- **Çıkarılan Metin**:
• • • • • • •
Gürcistan ve Ermenistan'a sınır olan 75 plakalı, 5 ilçesi, bir beldesi, 226 köyü olan Ardahan'a 'devlet fabrika yapmıyor, ondan gelişemiyor' söylemlerinin revaçta olduğu bir zamanda Kars-Et'i, Ardahan-Et yapıp, Sarıkamış Ayakkabı Fabrikası, Kars Yem, Çimento, Süt Fabrikası, şu an ortada olmayan Süt toplama merkezleri gibi onca devlet kurumunun özelleştirilip, adeta birilerine peşkeş çekildiği Özallı hükümetler dönemini ve hâlâ devam eden özelleştirmelerle ülkede işsizlere iş istihdamı sağlayan devlet kurumunun kalmadığını ve başta Araplara olmak üzere her yabancıya bir daire alması karşılığında vatandaşlık dahil o günden bugüne bu satışların devam ettiğini sanırım hepimiz biliyoruz.
• • • • • • •
[Koleksiyon girdileri]
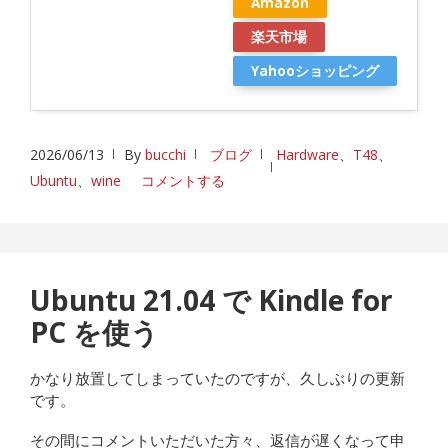
Amazon
楽天市場
Yahooショッピング
2026/06/13
By
bucchi
ブログ
Hardware
、
T48
、
Ubuntu
、
wine
コメントする
Ubuntu 21.04 で Kindle for
PC を使う
かなり放置してしまっていたのですが、久しぶりの更新
です。
その間にコメントいただいた方々、返信が遅くなって申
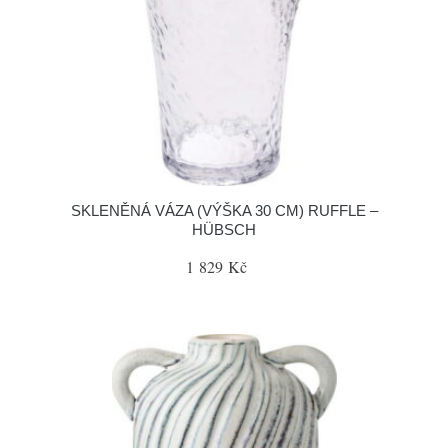
SKLENĚNÁ VÁZA (VÝŠKA 30 CM) RUFFLE –
HÜBSCH
1 829 Kč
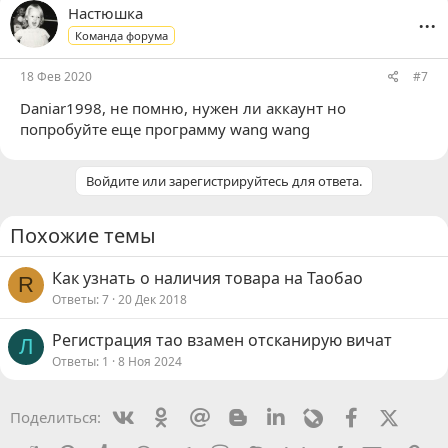
...
Настюшка
Команда форума
18 Фев 2020
#7
Daniar1998
, не помню, нужен ли аккаунт но
попробуйте еще программу wang wang
Войдите или зарегистрируйтесь для ответа.
Похожие темы
Как узнать о наличия товара на Таобао
R
Ответы
7
20 Дек 2018
Регистрация тао взамен отсканирую вичат
Л
Ответы
1
8 Ноя 2024
Vkontakte
Odnoklassniki
Mail.ru
Blogger
Linkedin
Livejournal
Facebook
X (Twit
Поделиться:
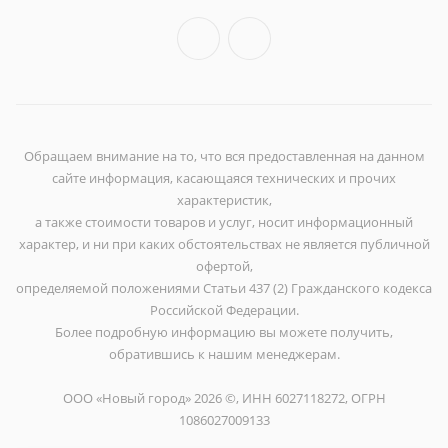
Обращаем внимание на то, что вся предоставленная на данном
сайте информация, касающаяся технических и прочих
характеристик,
а также стоимости товаров и услуг, носит информационный
характер, и ни при каких обстоятельствах не является публичной
офертой,
определяемой положениями Статьи 437 (2) Гражданского кодекса
Российской Федерации.
Более подробную информацию вы можете получить,
обратившись к нашим менеджерам.
ООО «Новый город» 2026 ©, ИНН 6027118272, ОГРН
1086027009133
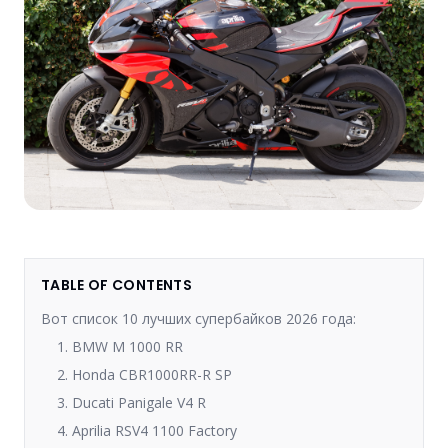
TABLE OF CONTENTS
Вот список 10 лучших супербайков 2026 года:
1. BMW M 1000 RR
2. Honda CBR1000RR-R SP
3. Ducati Panigale V4 R
4. Aprilia RSV4 1100 Factory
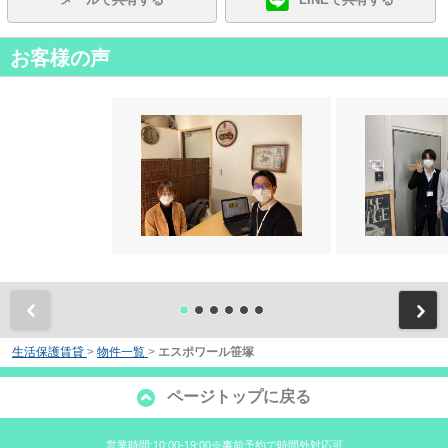
お客様の声
前
生活保護賃貸
>
物件一覧
>
エスポワール笹塚
ページトップに戻る
営業時間:10:00-19:00※事前予約で時間外対応可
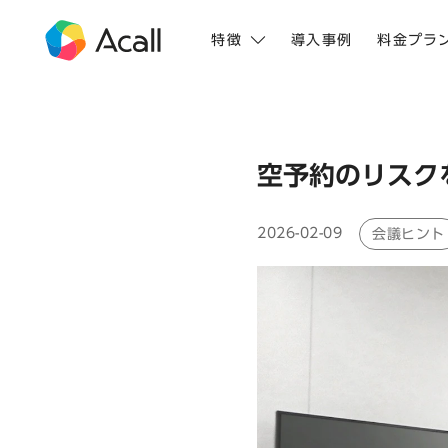
特徴
導入事例
料金プラ
空予約のリスク
2026-02-09
会議ヒント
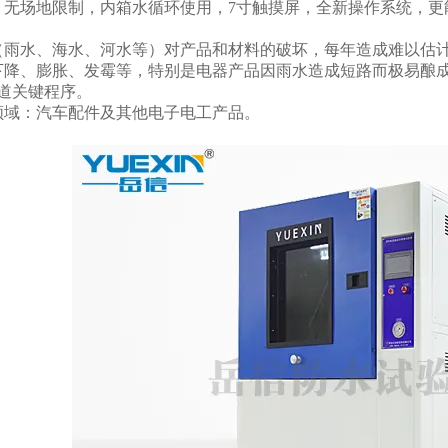
，无场地限制，内箱水循环使用，7寸触摸屏，全新操作系统，更
（雨水、海水、河水等）对产品和材料的破坏，每年造成难以估
下降、膨胀、发霉等，特别是电器产品因雨水造成短路而极易酿
一道关键程序。
领域：汽车配件及其他电子电工产品。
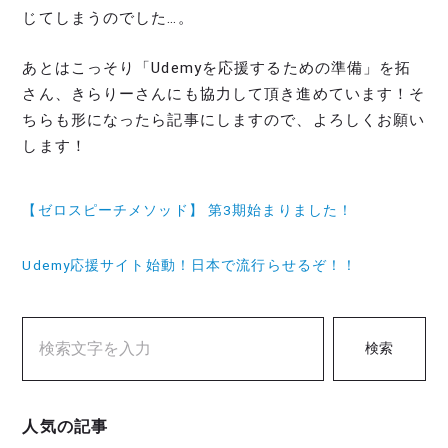
じてしまうのでした…。
あとはこっそり「Udemyを応援するための準備」を拓
さん、きらりーさんにも協力して頂き進めています！そ
ちらも形になったら記事にしますので、よろしくお願い
します！
【ゼロスピーチメソッド】 第3期始まりました！
Udemy応援サイト始動！日本で流行らせるぞ！！
検索
人気の記事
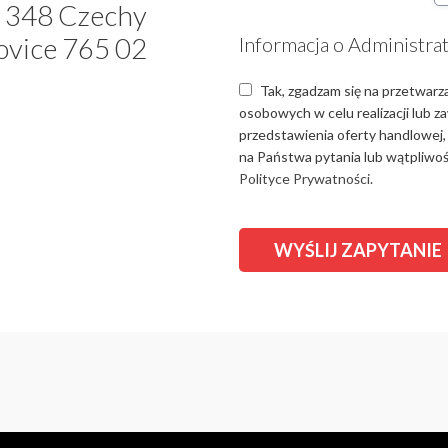
 348 Czechy
ovice 765 02
Informacja o Administra
Tak, zgadzam się na przetwarz
osobowych w celu realizacji lub 
przedstawienia oferty handlowej,
na Państwa pytania lub wątpliwośc
Polityce Prywatności.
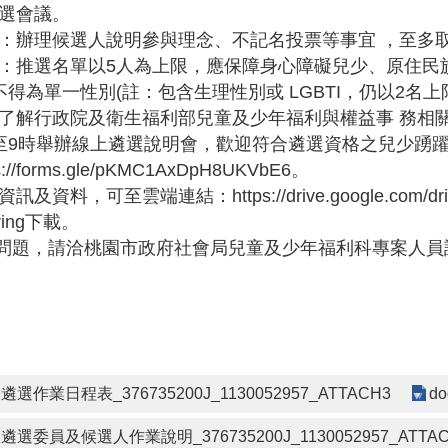
選會議。
：辦理候選人說明參與理念、不記名投票等事宜 ，至多
：推選名單以5人為上限，應保障身心障礙兒少、原住民族兒
不得為單一性別(註：包含生理性別或 LGBTI，仍以2名上
了解行政院及衛生福利部兒童及少年福利與權益事 務相關小
至9時舉辦線上遴選說明會，歡迎符合遴選資格之兒少踴躍參
://forms.gle/pKMC1AxDpH8UKVbE6。
資料，可至雲端連結：https://drive.google.com/drive/f
aring下載。
題，請洽桃園市政府社會局兒童及少年福利科專案人員許先生
作業日程表_376735200J_1130052957_ATTACH3
do
委員及候選人作業說明_376735200J_1130052957_ATTAC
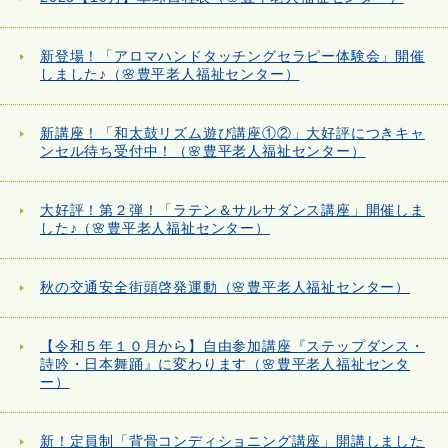
新登場！「アロマハンドタッチングセラピー体験会」開催
しました♪（🌸豊平老人福祉センター）
新講座！「和太鼓リズム遊び講座①②」大好評につきキャ
ンセル待ち受付中！（🌸豊平老人福祉センター）
大好評！第２弾！「ラテン＆サルサダンス講座」開催しま
した♪（🌸豊平老人福祉センター）
秋の交通安全街頭啓発運動（🌸豊平老人福祉センター）
【令和５年１０月から】自由参加講座『ステップダンス・
詩吟・日本舞踊』に変わります（🌸豊平老人福祉センタ
ー）
新！定員制「背骨コンディショニング講座」開講しました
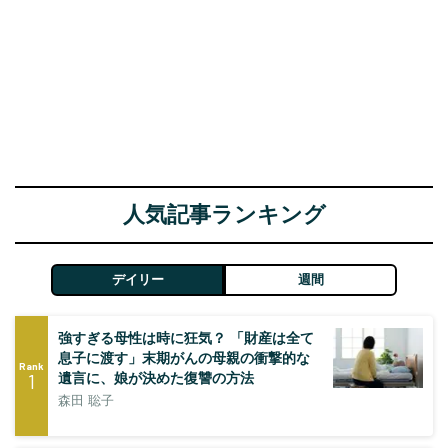
人気記事ランキング
デイリー
週間
強すぎる母性は時に狂気？ 「財産は全て
息子に渡す」末期がんの母親の衝撃的な
Rank
1
遺言に、娘が決めた復讐の方法
森田 聡子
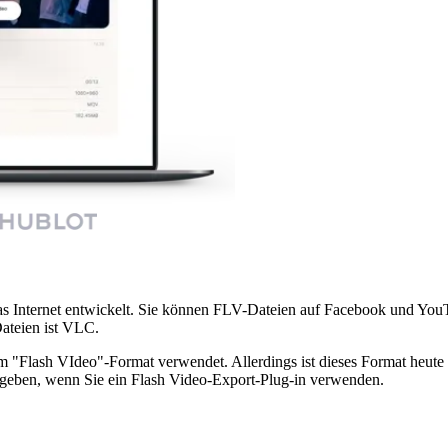
 Internet entwickelt. Sie können FLV-Dateien auf Facebook und YouTu
ateien ist VLC.
Flash VIdeo"-Format verwendet. Allerdings ist dieses Format heute nich
geben, wenn Sie ein Flash Video-Export-Plug-in verwenden.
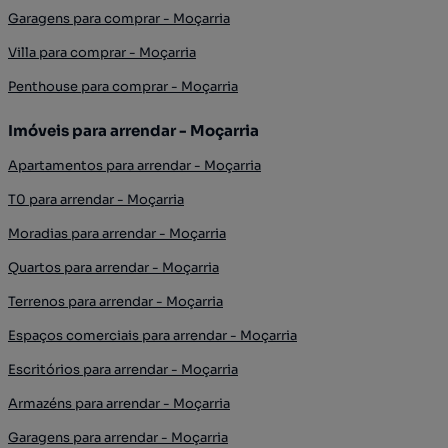
Garagens para comprar - Moçarria
Villa para comprar - Moçarria
Penthouse para comprar - Moçarria
Imóveis para arrendar - Moçarria
Apartamentos para arrendar - Moçarria
T0 para arrendar - Moçarria
Moradias para arrendar - Moçarria
Quartos para arrendar - Moçarria
Terrenos para arrendar - Moçarria
Espaços comerciais para arrendar - Moçarria
Escritórios para arrendar - Moçarria
Armazéns para arrendar - Moçarria
Garagens para arrendar - Moçarria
• • • • • • •
- **İstenen Görev A**: Ardahan ve özelleştirmeler üzerine yazılan metinde "Gürcistan ve Ermenistan'a" sözlerini içeren kısımla açılıp "sanırım hepimiz biliyoruz." ile kapanan bölümü hiçbir değişiklik yapmadan tekrar yazın.
- **İstenen Görev B**: Ardahan ve özelleştirmeler üzerine yazılan metni son cümlesinden sonra sürdürün ve bir sonraki bölümü tamamlayın.
Satırlar, Ardahan ve özelleştirmeler üzerine yazılan metinden ayrı, bağımsız bir malzemedir.

- **Beklenen Yanıt A**:
Gürcistan ve Ermenistan'a sınır olan 75 plakalı, 5 ilçesi, bir beldesi, 226 köyü olan Ardahan'a 'devlet fabrika yapmıyor, ondan gelişemiyor' söylemlerinin revaçta olduğu bir zamanda Kars-Et'i, Ardahan-Et yapıp, Sarıkamış Ayakkabı Fabrikası, Kars Yem, Çimento, Süt Fabrikası, şu an ortada olmayan Süt toplama merkezleri gibi onca devlet kurumunun özelleştirilip, adeta birilerine peşkeş çekildiği Özallı hükümetler dönemini ve hâlâ devam eden özelleştirmelerle ülkede işsizlere iş istihdamı sağlayan devlet kurumunun kalmadığını ve başta Araplara olmak üzere her yabancıya bir daire alması karşılığında vatandaşlık dahil o günden bugüne bu satışların devam ettiğini sanırım hepimiz biliyoruz.

- **Beklenen Yanıt B**:
Gerçi bugüne kadar bir devlet fabrikası yüzü göremeyen Kafkaslara açılan, üzerinde Doğu Expresi ve gelen giden trenlerin duracağı bir durak, antreposu olmayan biri demiryolu olmak üzere 3 gümrük kapısı olan ama ithalat, ihracatta sıfır çeken, Posoflu yeni rektörün atanması ile yeniden umut bağlanan Ardahan Üniversitesinin Çıldırlı kurucu rektörünün yaptığı gibi Kuzey Kıbrıs'ta değil, Kıbrıs Rum kesimine art arda temsilcilik açan Turki Cumhuriyetlerinde hatta Cumhurbaşkanının oğlunun İstanbul'da motosikletli kuryeye çarparak ölümüne neden olduğu ve 27 bin 300 lira para cezasıyla paçayı kurtardığı 'Somali'de yabancı öğrenci getirmekle mi adım gibi fakir Ardahan mı kurtarılacak?' bilmem ama bana göre CHP Genel Başkanının 'Biz artık onlara sekreter diyeceğiz' dediği atanmış bakanların oluşturduğu bakanlar kurulu kararı olmaksızın atılacak olan bir iki adım var desem de kimsenin uygulayacağı da olmazsa da ben yine de bu yönde ki fikirlerimi sıralayacağım..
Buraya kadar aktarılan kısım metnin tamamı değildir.